- Back to Home »
- opini »
- Perbedaan adalah Alat untuk memperkuat Kesetaraan Gender.
Posted by : agathakaf89@gmail.com
Thursday, May 3, 2018
Perbedaan adalah Alat untuk
memperkuat Kesetaraan Gender.
Kafabihi
Himpunan Mahasiswa Islam, Cabang
Tanjungpinang-Bintan, Komisariat Eksakta Umrah
Universitas Maritim Raja Ali
Haji, Ilmu Kelautan
Manusia yang pertama kali diciptakan adalah Adam as, dan
tentunya dalam sejarah penciptaan manusia, Adam sebagai perwakilan kaum lelaki
tentu memiliki sebuah kebanggaan atas otoritas yang ada, akan tetapi merujuk
dari Alquraan Adan dan Hawa dari diri manusia itu sendiri dan tidak
mengistimewakan salah satu diantara mereka. Sejarah penciptaan manusia ini juga
tidak lepas dari peristiwa diciptakannya Hawa dari tulang rusuk Adam, yang
sengaja Allah Swt ciptakan untuk menemani, dan memasangkan dengan Adam as.
Keberadaan Hawa yang diciptakan oleh Allah Swt, menjadi hal yang sangat
mendasar akan keberadaan umat manusia sekarang. Hawa adalah perempuan pertama
yang melahirkan umat manusia, dan mulai dari sinilah keberlangsungan sejarah
antar gender dimulai.

Soal Latihan:
**A)** Kutip bagian teks tentang kesetaraan gender, mulai dari "Keberadaan Hawa yang" dan berakhir pada "antar gender dimulai.".
**B)** Jawab pertanyaan berikut berdasarkan teks tentang kesetaraan gender.
(i) Pada tanggal berapa tulisan itu diunggah?
(ii) Siapa manusia yang pertama kali diciptakan?
(iii) Dari bagian tubuh Adam yang mana Hawa diciptakan?

Cuplikan Data:
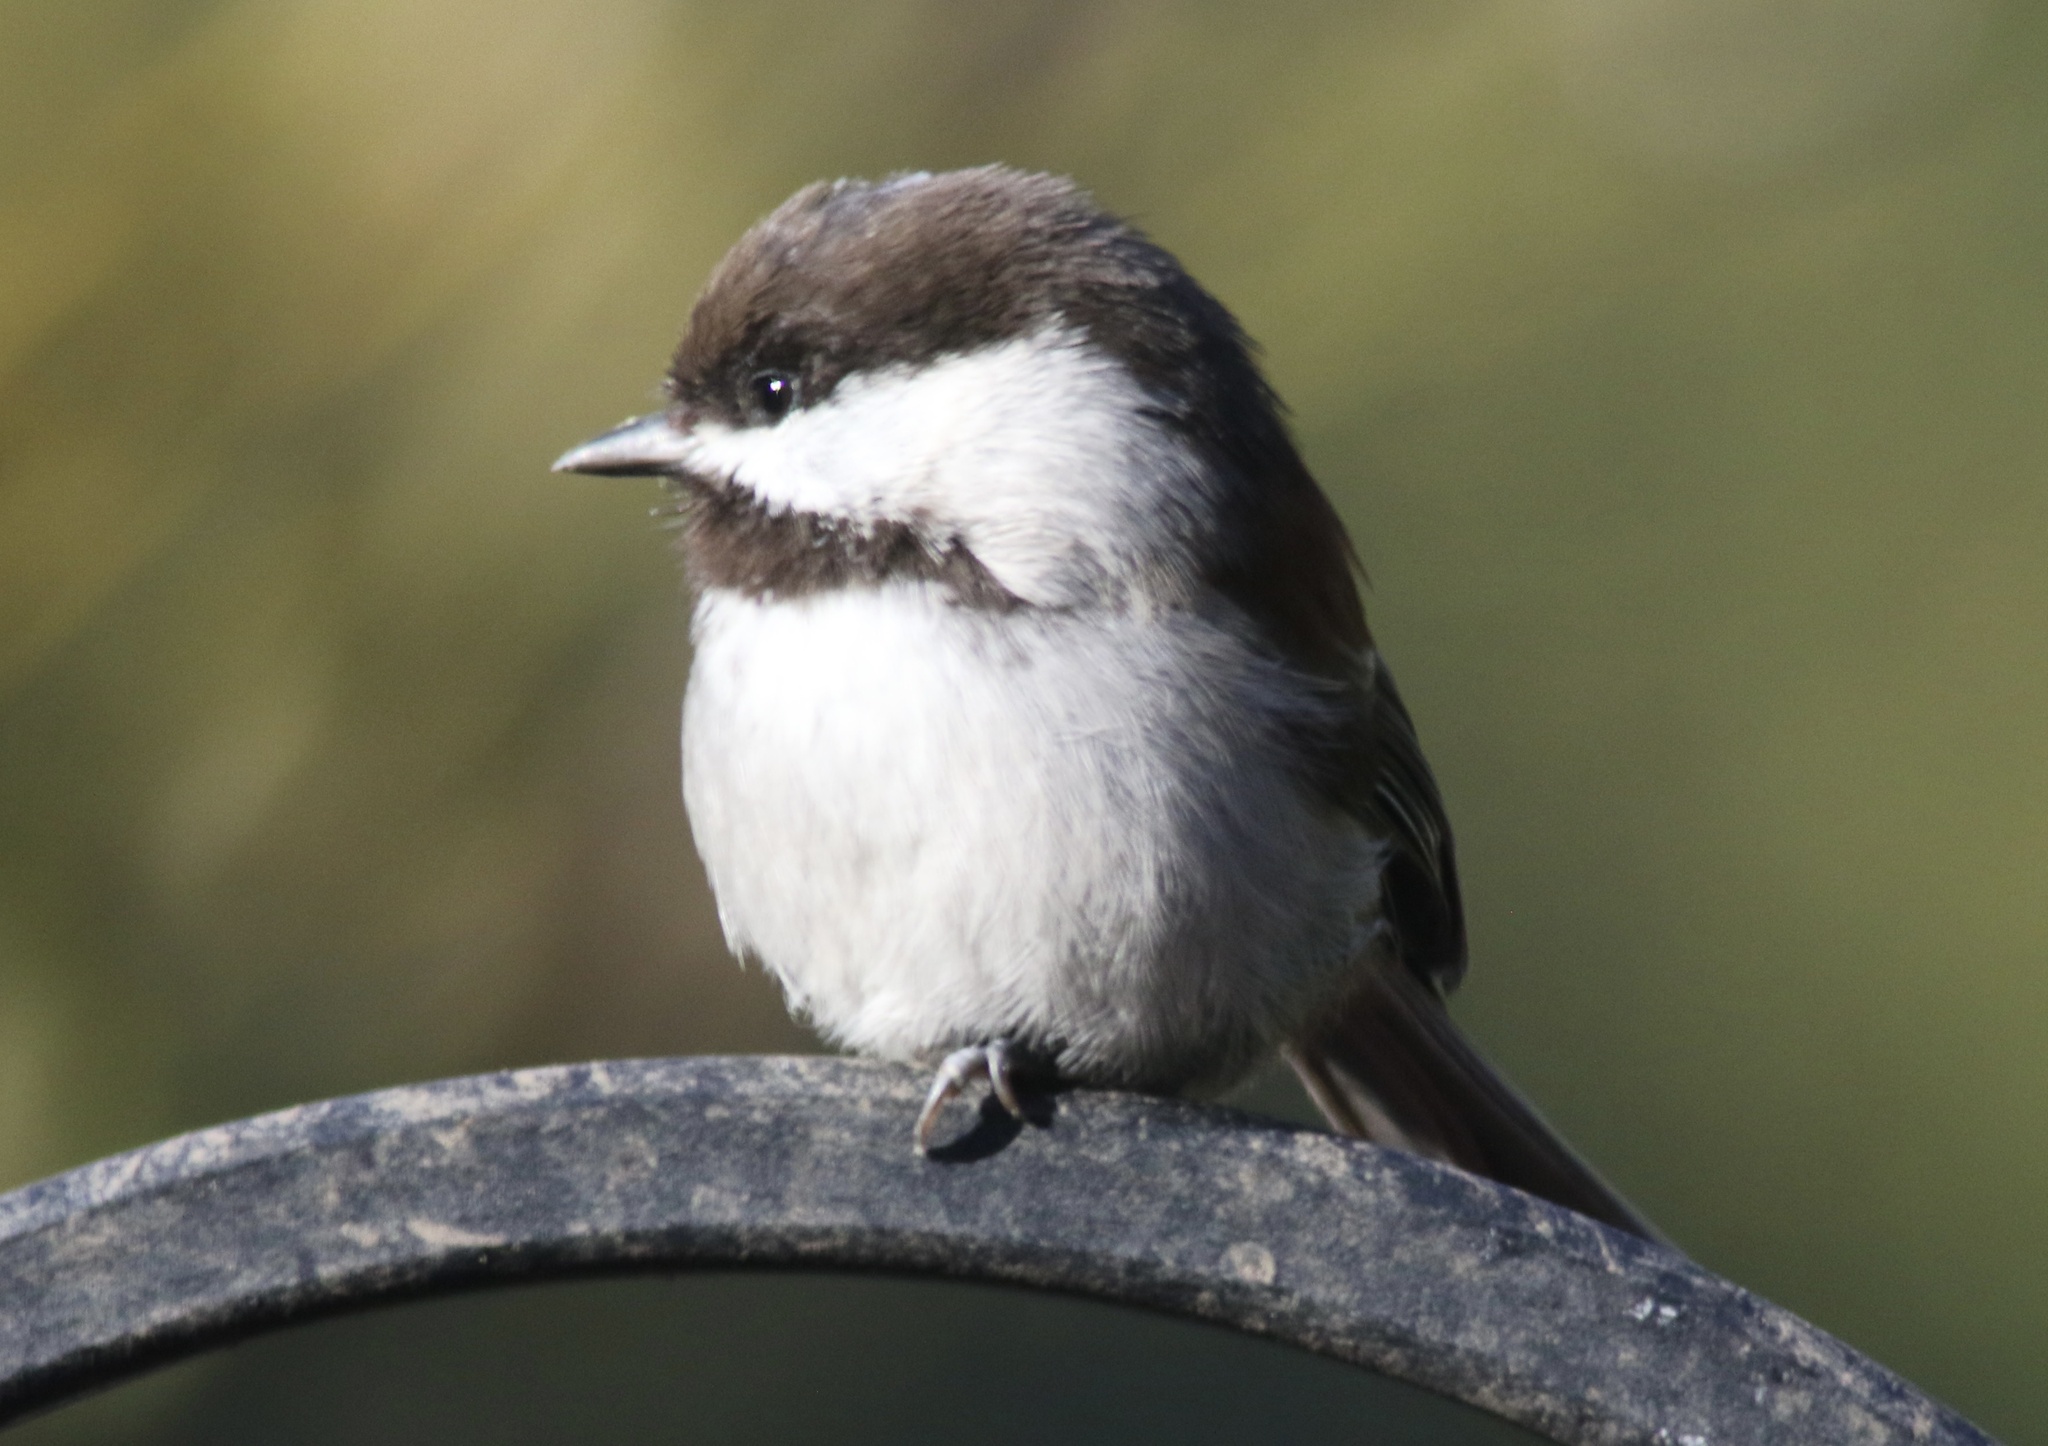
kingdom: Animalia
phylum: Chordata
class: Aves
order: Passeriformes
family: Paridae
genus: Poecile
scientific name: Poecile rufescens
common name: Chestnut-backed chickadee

Jawaban Tiap Soal:
**A)**
Keberadaan Hawa yang diciptakan oleh Allah Swt, menjadi hal yang sangat
mendasar akan keberadaan umat manusia sekarang. Hawa adalah perempuan pertama
yang melahirkan umat manusia, dan mulai dari sinilah keberlangsungan sejarah
antar gender dimulai.

**B)**
(i) Kamis, 3 Mei 2018
(ii) Adam as
(iii) Dari tulang rusuk Adam